June 22, 2022 (MLN): The much-awaited deal with IMF seems to be witnessing a major breakthrough as Pakistan and the fund have reached an understanding on changes in tax measures proposed in Federal Budget FY23 and the staff-level agreement will be attained soon as the amended budget is passed by Parliament.
The key changes that came into sight so far have been additional tax measures of Rs422bn to increase the tax collection target to Rs7.4 trillion. These measures include raising the petroleum development levy, poverty alleviation tax, an upward adjustment in customs duty collection, and alteration in personal income tax slabs to name a few.
Following IMF’s displeasure with the initial budget announcement, the government is expected to make the following major changes to the taxation measures highlighted earlier for budget FY23.
With oil prices falling in the international market, the government has reportedly revised down Petroleum Development Levy (PDL) target to Rs550bn from Rs750bn announced in the Federal Budget FY23 which was unlikely to achieve at the present time.
“The strategy of resuming PDL is said to be at a gradual pace, rather than a sharp increase of Rs30/ litre from 1st July.” analyst at JS Global said in a note, adding that some news flows suggest a levy of Rs5/ litre, which would increase up to Rs50/ litre over time.
On the banking front, media reports suggest that the corporate tax of the banking sector is likely to be revised down to 42%, from 45% announced earlier in the budget.
“Any incentive of this quantum would not be enough to offset the potential higher poverty alleviation tax, however, would provide some support as compared to other sectors, he said.

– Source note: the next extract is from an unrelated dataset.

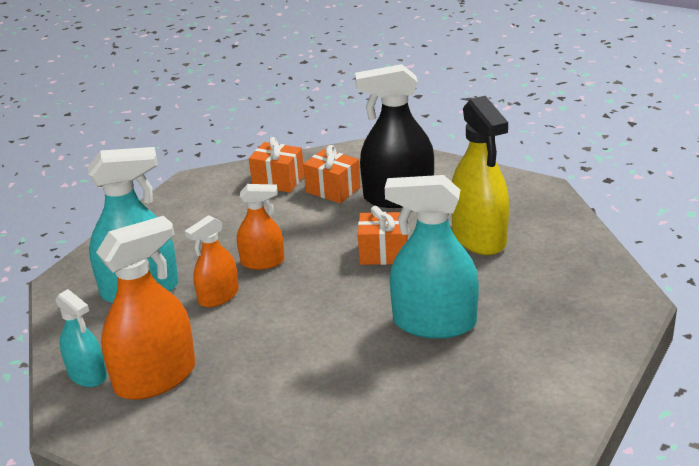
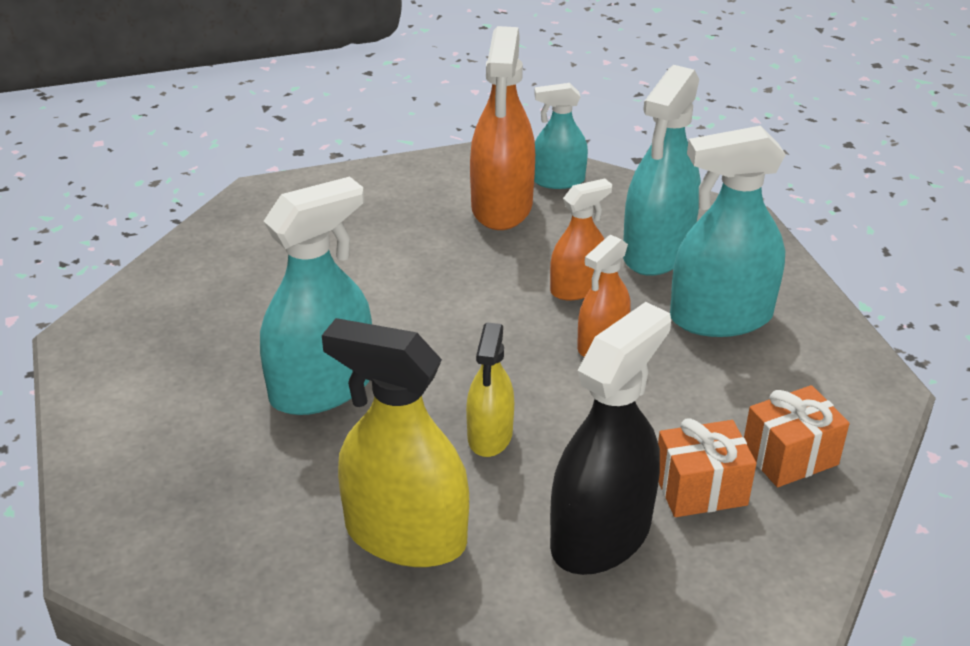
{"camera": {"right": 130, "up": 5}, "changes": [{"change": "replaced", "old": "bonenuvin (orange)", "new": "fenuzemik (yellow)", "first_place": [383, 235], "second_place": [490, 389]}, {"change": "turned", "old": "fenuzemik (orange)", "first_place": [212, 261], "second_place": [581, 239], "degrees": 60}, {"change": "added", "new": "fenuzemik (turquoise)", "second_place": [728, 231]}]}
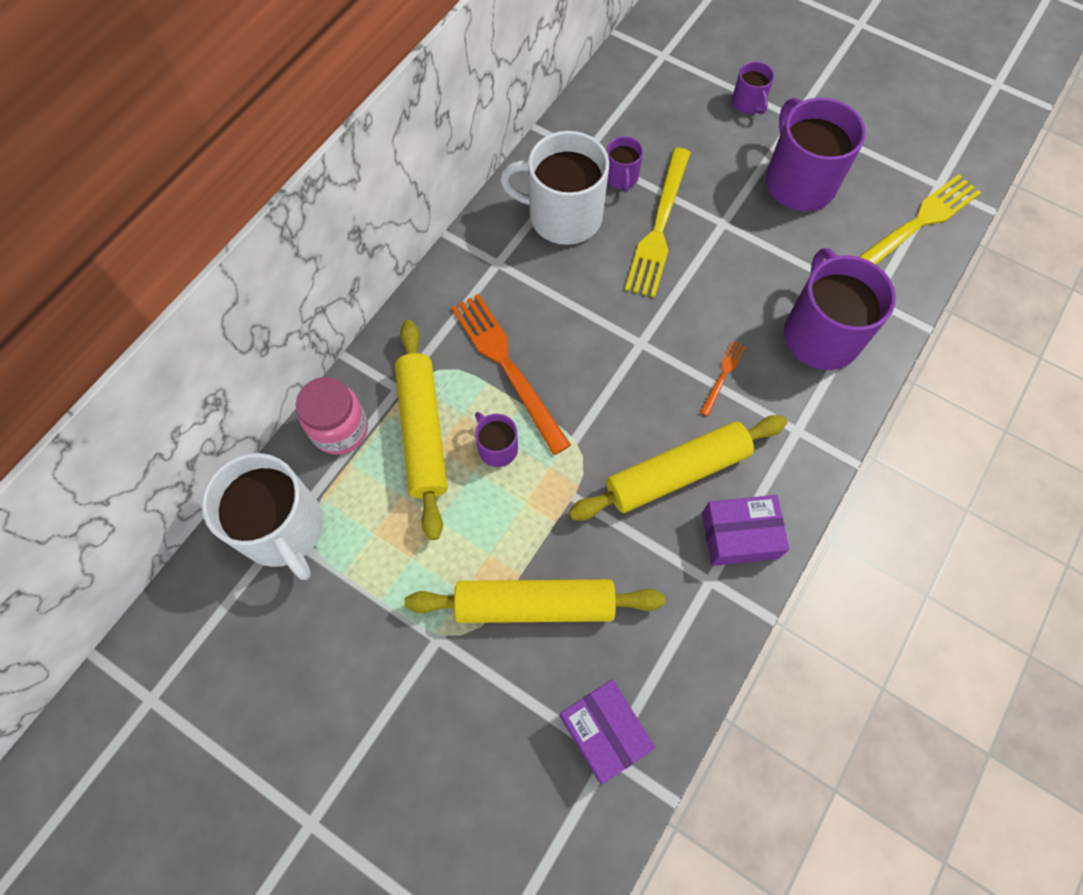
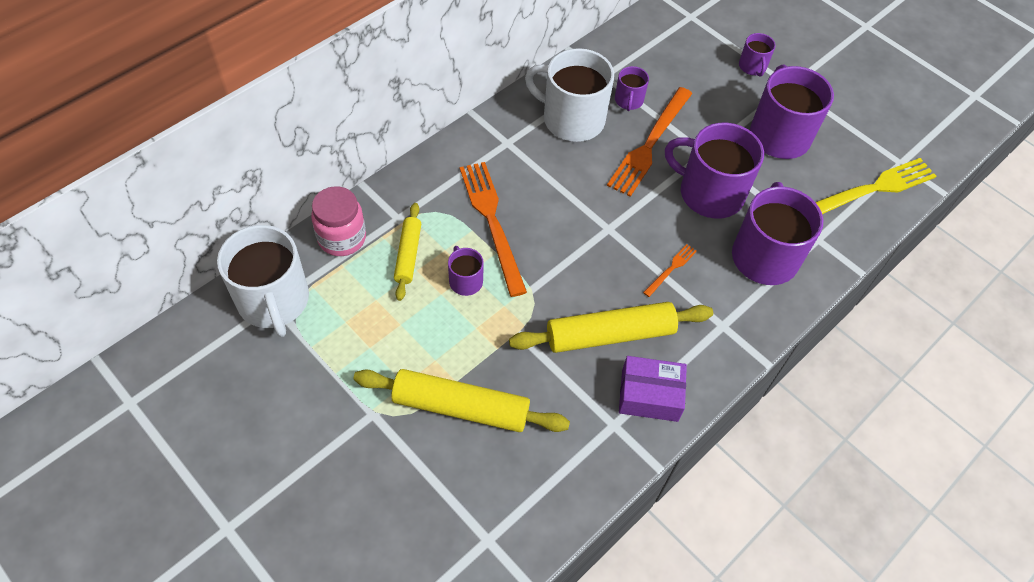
{"camera": {"right": 10, "up": -10}, "changes": [{"change": "recoloured", "old": "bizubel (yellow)", "new": "bizubel (orange)", "first_place": [658, 223], "second_place": [649, 142]}, {"change": "resized", "old": "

With the tax collection target revised upward, the government agreed to impose a 1% poverty tax on firms earning Rs150mn, 2% on those earning more than Rs200m, 3% on over Rs250m and 4% on Rs300m and above. Previously, the poverty alleviation tax was announced at 2% on individuals and corporates earning Rs300mn/annum and above.
Another key change is GIDC collection target which was set at Rs200bn has been proposed to be abolished while the custom duty collection target has been revised upward to Rs1005bn from Rs953bn earlier.
The market participants believe that these amendments are positive from the economic perspective as they will not only help unlock a disbursement of $900mn from IMF but also will be followed by China's debt rollover of $2.5bn and Saudi fund rollover of $2bn immediately, pumping SBP foreign exchange reserves by almost $5.5bn in the next 1-1.5 months.
To recall, SBP reserves have reached a more than 2-year-low of $8.9bn, with an import cover of fewer than 5 weeks.
However, from equity perspective, the amendments are believed to be negative for the stock market in the wake of soaring inflation, higher tax incidence, and possibility of further monetary tightening.